> [What you need to do]
a. Summarize the malaria prediction project description in two sentences.
b. Answer these questions from the malaria prediction project description:
(i) How long did the project last?
(ii) What correlation score did the best model achieve?
(iii) Which years does the WHO malaria incidence data cover?
c. Translate this sentence from the malaria prediction project description into Spanish: "Climate conditions significantly influence mosquito breeding and malaria outbreaks, but real-time tools to leverage this data for incidence prediction are limited."

> [Exercise passage]
------------------------

Predicting Malaria Incidence from Climate Data Using Machine Learning

  • Client or Institution: Research Collaboration on Malaria
  • Project Goal: Develop a predictive system and visualization platform for malaria incidence based on climatic and geographical data across 98+ countries
  • Tools Used: Python, Scikit-learn, CatBoost, Streamlit, Plotly
  • Duration: 1 month
  • Outcome: Deployed ML models for regression with a Streamlit web app for predictions and global data exploration
  • Live App: Malaria Predictor Web App
  • Publication: Malaria Incidence Prediction Using Climate Factors with Machine Learning Models, UBMK 2024
  • GitHub: Visit Codebase

A Global Web Tool for Environmental Health Insight

Abstract

Malaria incidence is strongly influenced by environmental factors such as rainfall, temperature, and location. In this project, we developed machine learning models to predict malaria incidence based on these parameters using curated data from WHO, World Bank Climate Knowledge Portal, and Google Public Data. The models were trained on multi-year datasets from over 98 countries. Our best model (CatBoost Regressor) achieved a correlation score of 96.7%. This model powers a user-facing Streamlit app for country-specific predictions and global map visualizations.

🧠 Background & Problem Statement

With over 600,000 deaths annually, malaria remains a major global health challenge—especially in sub-Saharan Africa. Climate conditions significantly influence mosquito breeding and malaria outbreaks, but real-time tools to leverage this data for incidence prediction are limited.

This project aimed to:

  • Analyze how climate (precipitation, air temperature) and geography (lat/lon) affect malaria incidence
  • Train and evaluate both regression and classification models
  • Deploy the best-performing model in a web app
  • Offer a globally accessible tool for researchers, policymakers, and the public

🗂 Dataset

📌 Sources:

  1. WHO Global Health Repository: Malaria incidence data (2000–2021)

------------------------

> [Chart comprehension data]

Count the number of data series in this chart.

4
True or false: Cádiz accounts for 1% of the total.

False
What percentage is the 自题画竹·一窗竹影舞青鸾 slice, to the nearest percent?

------------------------

> [Expected results]
a. The project developed machine learning models that predict malaria incidence from rainfall, temperature, and location. They were trained on multi-year data from over 98 countries, drawn from WHO, the World Bank Climate Knowledge Portal, and Google Public Data, and the best one, a CatBoost Regressor, achieved a correlation score of 96.7% and powers a Streamlit web app for country-specific predictions and global map visualizations.

b.
(i) 1 month
(ii) 96.7%
(iii) 2000–2021

c. Las condiciones climáticas influyen significativamente en la reproducción de los mosquitos y en los brotes de malaria, pero las herramientas en tiempo real para aprovechar estos datos en la predicción de la incidencia son limitadas.